The use of chromaticism and unexpected modulations in the B and C sections adds complexity and emotional depth, showcasing Chopin's mastery of the piano and his creative harmonic language. These features not only demonstrate Chopin's technical prowess but also his ability to evoke a range of emotions within a compact form.

The Enduring Popularity of the Piece

The Mazurka in D Major, Op. 33, No. 2 remains one of Chopin's most beloved solo piano works, celebrated for its technical brilliance and emotional depth. Its popularity can be attributed to the combination of accessible melodies, innovative rhythmic patterns, and the rich harmonic language that speaks both to the intellect and the emotions.

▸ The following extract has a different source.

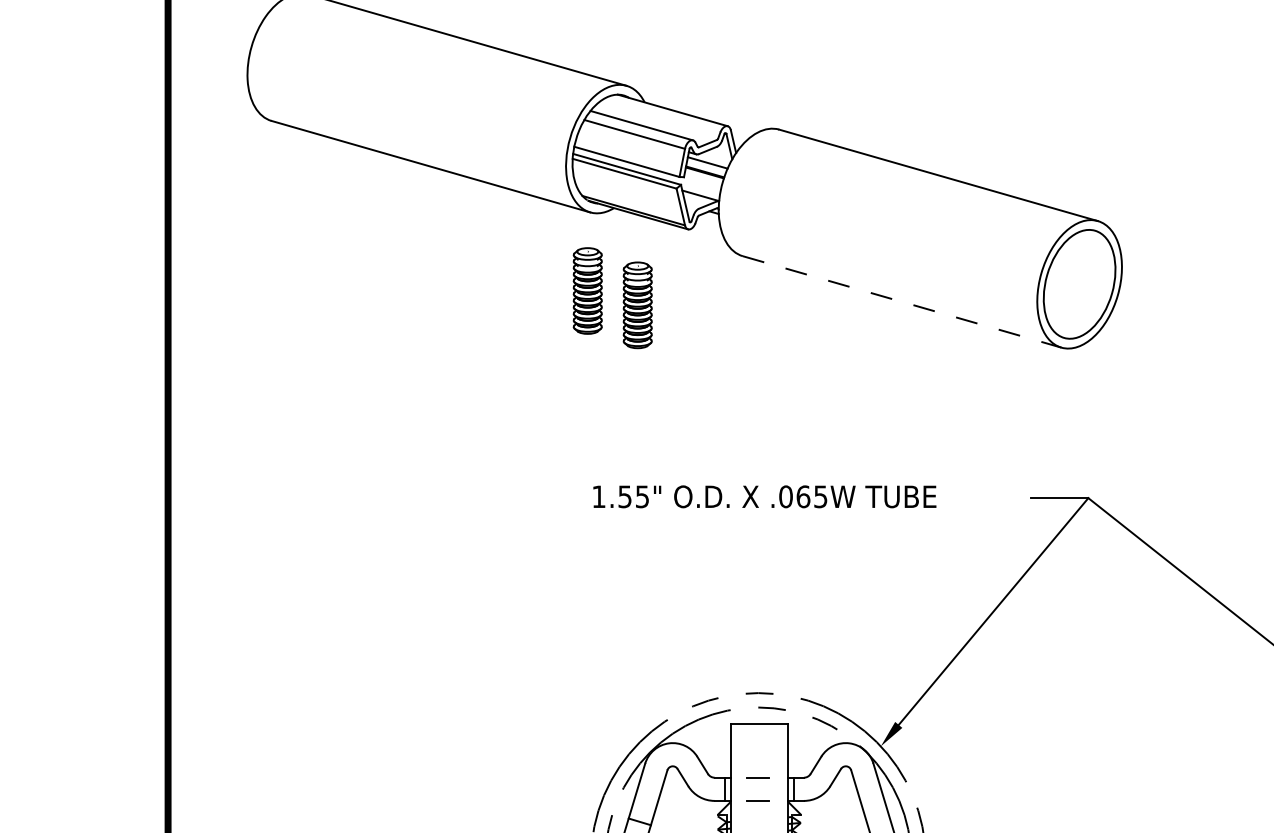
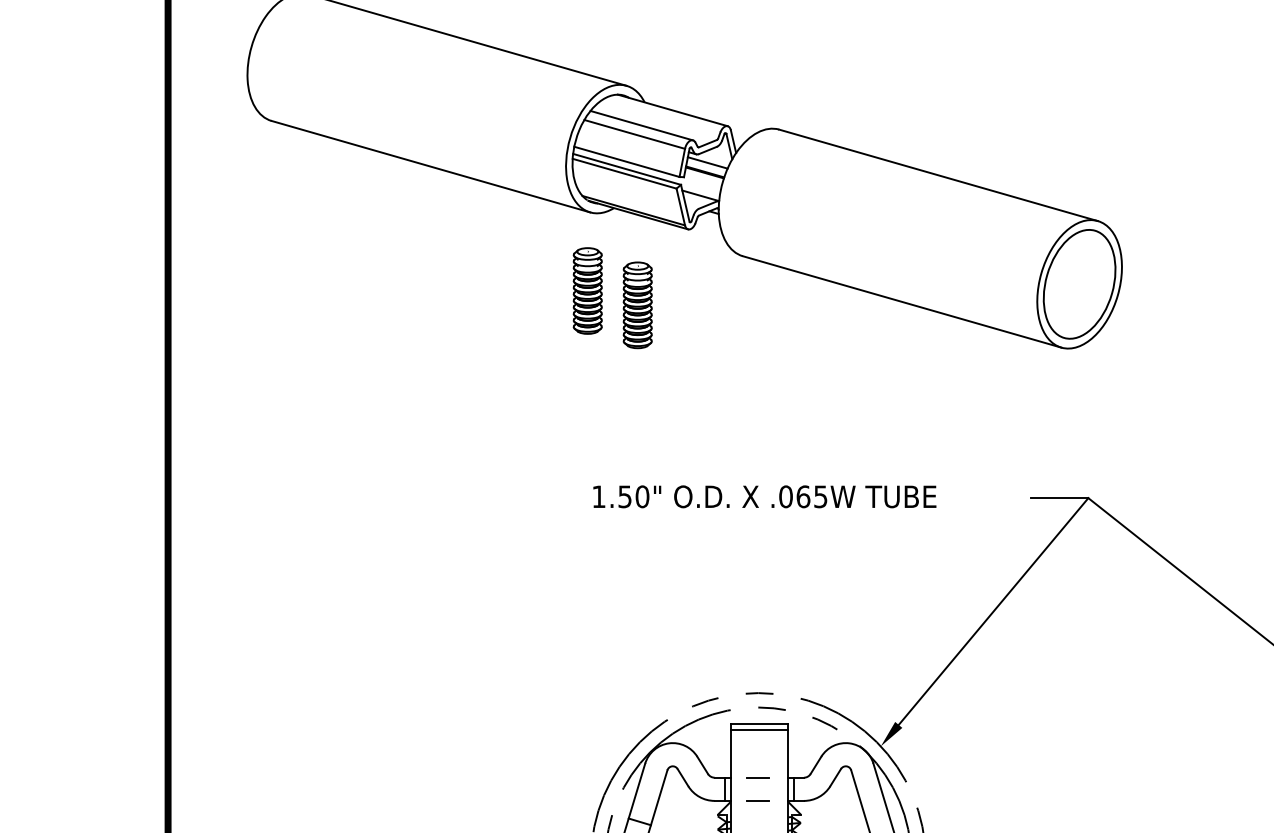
line at (902, 301): dashed -> solid
text at (642, 496): 1.55" -> 1.50"
line at (759, 729): none -> present
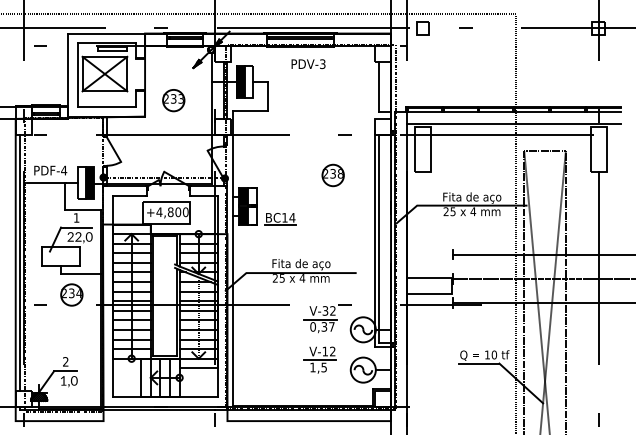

Moreover, the piece's embodiment of Polish national character, mixed with a universally appealing musical language, has ensured its lasting position in the concert repertoire. Pianists and music enthusiasts are drawn to its technical challenges and expressive potential, making it a staple of piano performance and pedagogy.


The legacy of Chopin's Mazurka in D Major, Op. 33, No. 2 is a testament to his genius in transforming folk elements into high art. This piece not only provides insight into Chopin's innovative compositional techniques but also reflects the broader cultural and historical contexts of 19th-century Europe. Through its enduring popularity, the mazurka continues to captivate audiences and performers alike, securing its place in the pantheon of great piano literature.